Édouard Vuillard (1868–1940) was an important influence on the development of modern British art, in particular the artists Walter Sickert and Harold Gilman, subjects of two major exhibitions at Pallant House Gallery in recent years. The acquisition of Vuillard's Modèle assise dans un fauteuil, se coiffant (c.1903) provides an exciting opportunity for us to explore shared themes of memory, modernity, the interior and the feminine space in future displays.
Painted in 1903, the painting, translated as Model seated in a chair, combing her hair, depicts a brunette model in Vuillard's studio in Rue Truffaut in Paris, where his mother ran a family sewing business. Dressed in a white petticoat and black stockings, with her dress laid out alongside, she sits beneath a patterned swathe of fabric that is fixed to a shelf loaded with portfolios of drawings. She is absorbed in the act of combing her hair and appears unconscious of the presence of the artist or the gaze of the viewer.
The intimacy of the pose and subject of the figure in an interior resonate with another significant work in our collection – a drawing by Edgar Degas Femme se peignant (Woman combing her hair) (c.1887–1890), also allocated through the AiL scheme, in 2016. Degas was himself a major influence on Vuillard.
Additional resonances can be found with several other works: Walter Sickert's Jack Ashore (1912–1913), a much later work by R. B. Kitaj entitled Girl braiding her Hair (1999), and Grantchester Road (1975) by Howard Hodgkin, who described himself as a 'fanatical admirer' of Vuillard.
Vuillard began his career in a period when many artists in France were exploring new and radical approaches in reaction to the perceived realism of Impressionism. Initially he was part of the group of painters known as Les Nabis, which included Pierre Bonnard and Maurice Denis, inspired by Paul Gauguin's synthetism and his use of simplified form, flat, exaggerated colour.

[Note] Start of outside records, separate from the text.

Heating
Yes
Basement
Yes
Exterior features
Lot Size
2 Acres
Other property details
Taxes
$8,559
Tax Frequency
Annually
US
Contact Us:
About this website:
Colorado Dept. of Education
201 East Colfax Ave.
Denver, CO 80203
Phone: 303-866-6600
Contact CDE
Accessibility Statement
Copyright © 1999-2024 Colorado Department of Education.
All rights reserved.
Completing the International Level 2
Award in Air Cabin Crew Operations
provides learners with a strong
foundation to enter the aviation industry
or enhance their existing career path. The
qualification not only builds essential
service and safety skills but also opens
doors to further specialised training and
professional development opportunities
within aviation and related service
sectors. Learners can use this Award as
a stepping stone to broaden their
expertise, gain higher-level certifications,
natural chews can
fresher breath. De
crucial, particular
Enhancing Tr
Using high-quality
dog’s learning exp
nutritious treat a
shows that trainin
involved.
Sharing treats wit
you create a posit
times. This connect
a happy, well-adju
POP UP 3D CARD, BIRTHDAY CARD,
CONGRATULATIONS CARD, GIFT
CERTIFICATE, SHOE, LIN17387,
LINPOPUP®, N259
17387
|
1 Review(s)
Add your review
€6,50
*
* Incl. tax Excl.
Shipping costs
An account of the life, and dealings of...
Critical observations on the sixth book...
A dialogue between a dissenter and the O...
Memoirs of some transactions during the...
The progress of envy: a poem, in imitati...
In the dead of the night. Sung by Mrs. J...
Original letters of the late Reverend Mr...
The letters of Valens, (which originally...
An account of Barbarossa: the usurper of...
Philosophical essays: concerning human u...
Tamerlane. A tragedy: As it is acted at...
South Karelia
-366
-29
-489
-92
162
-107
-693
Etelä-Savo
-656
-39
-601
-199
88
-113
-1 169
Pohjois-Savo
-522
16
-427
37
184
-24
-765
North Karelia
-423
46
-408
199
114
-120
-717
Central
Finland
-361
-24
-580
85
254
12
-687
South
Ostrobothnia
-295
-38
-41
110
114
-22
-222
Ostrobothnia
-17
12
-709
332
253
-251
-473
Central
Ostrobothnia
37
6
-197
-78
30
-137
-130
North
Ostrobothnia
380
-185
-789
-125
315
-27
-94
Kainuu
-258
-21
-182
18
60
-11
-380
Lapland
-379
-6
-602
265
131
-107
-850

The domestic interior scenes of the 1890s presented a private world for Vuillard: his mother's business as a corsetmaker and dressmaker provided subject matter for his paintings – the enclosed spaces for which he became known. Vuillard's world was one infused by the feminine, depicting textured interiors of fabrics and wallpaper in which men rarely appear.

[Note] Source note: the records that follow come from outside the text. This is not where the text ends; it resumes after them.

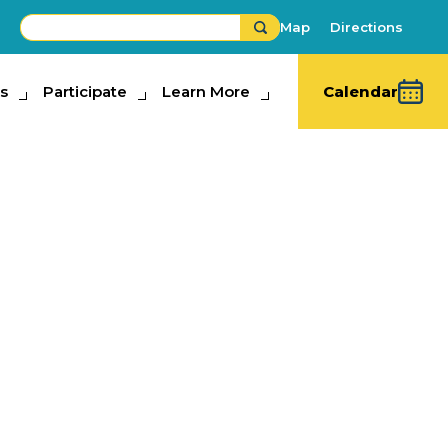
Map
Directions
s
ipate
Participate
Learn More
Learn More
Calendar
Dressage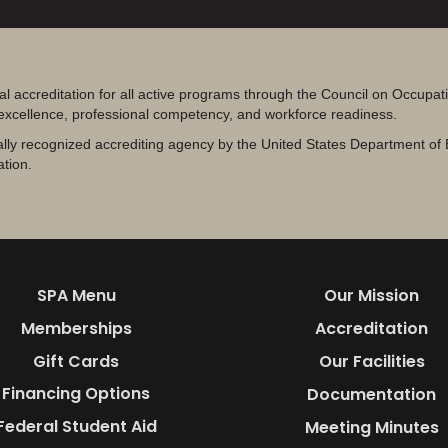
al accreditation for all active programs through the Council on Occupa
 excellence, professional competency, and workforce readiness.
lly recognized accrediting agency by the United States Department of 
ation.
SPA Menu
Our Mission
Memberships
Accreditation
Gift Cards
Our Facilities
Financing Options
Documentation
Federal Student Aid
Meeting Minutes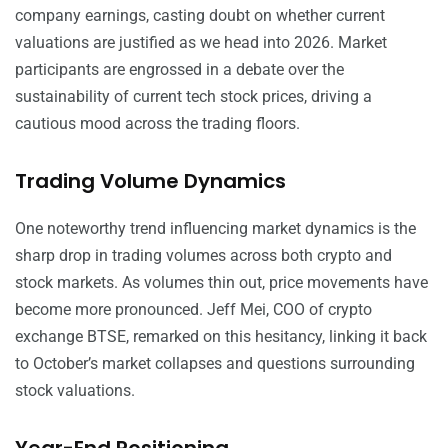
company earnings, casting doubt on whether current
valuations are justified as we head into 2026. Market
participants are engrossed in a debate over the
sustainability of current tech stock prices, driving a
cautious mood across the trading floors.
Trading Volume Dynamics
One noteworthy trend influencing market dynamics is the
sharp drop in trading volumes across both crypto and
stock markets. As volumes thin out, price movements have
become more pronounced. Jeff Mei, COO of crypto
exchange BTSE, remarked on this hesitancy, linking it back
to October’s market collapses and questions surrounding
stock valuations.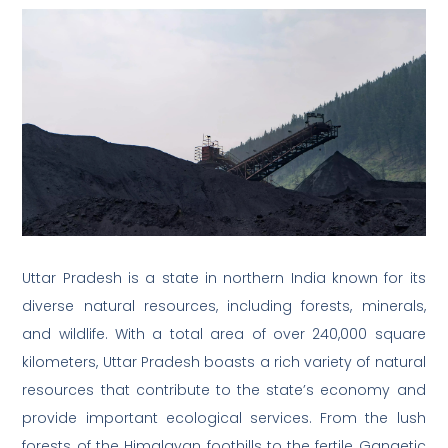
Uttar Pradesh is a state in northern India known for its
diverse natural resources, including forests, minerals,
and wildlife. With a total area of over 240,000 square
kilometers, Uttar Pradesh boasts a rich variety of natural
resources that contribute to the state’s economy and
provide important ecological services. From the lush
forests of the Himalayan foothills to the fertile Gangetic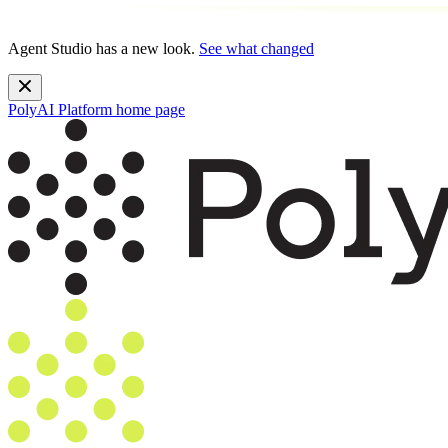
Agent Studio has a new look.
See what changed
PolyAI Platform
home page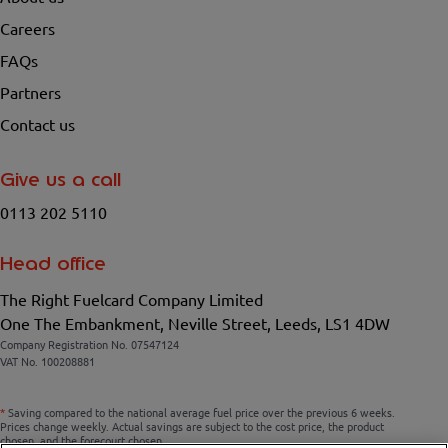
Careers
FAQs
Partners
Contact us
Give us a call
0113 202 5110
Head office
The Right Fuelcard Company Limited
One The Embankment, Neville Street, Leeds, LS1 4DW
Company Registration No. 07547124
VAT No. 100208881
*
Saving compared to the national average fuel price over the previous 6 weeks.
Prices change weekly. Actual savings are subject to the cost price, the product
chosen, and the forecourt chosen.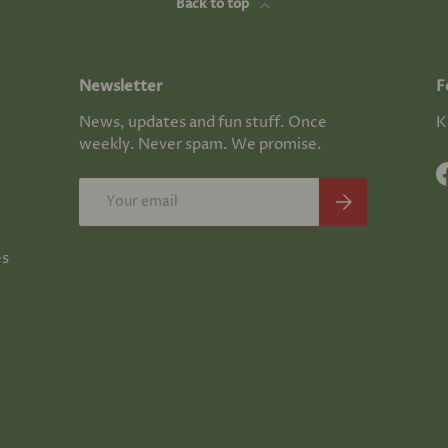
Back to top
Newsletter
F
News, updates and fun stuff. Once
K
weekly. Never spam. We promise.
Email
Subscribe
es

Towards the end of the first decade of the new century, he would begin to adopt a more traditional, realistic approach and a wider range of subject matter, engaging with the modern world and its masculine dimension; however, his works remained imbued by an underlying theme of evocation of space, a presence or feeling.
The previous owner of the painting was Jeremy Hutchinson (1915–2017), QC, a fascinating figure in twentieth-century British cultural life through his role in landmark trials: such as the 1960 Lady Chatterley's Lover censorship trial, and his defense of Christine Keeler, the art thief Kempton Bunton, the 'Great Train Robber' Charles Wilson and the Soviet spy George Blake. His mother, Mary Hutchinson, had been part of the Bloomsbury Group – the cousin of author Lytton Strachey and the lover of the critic Clive Bell. She was memorably painted by Clive's wife Vanessa Bell (a portrait she described as being 'perfectly hideous').
She and her husband St John Hutchinson collected paintings by Derain, Matisse, and Marchand, passing on their love of art to their son Jeremy, who became a passionate promoter of the arts, becoming a trustee and later Chairman of the Tate Gallery from 1980 to 1984 as well as Vice-Chairman of the Arts Council of Great Britain from 1974 to 1979.
Pallant House Gallery was chosen by the recipient of Lord Hutchinson's estate to receive this work in lieu of Inheritance Tax through the AiL scheme. The deal was brokered by Sotheby's.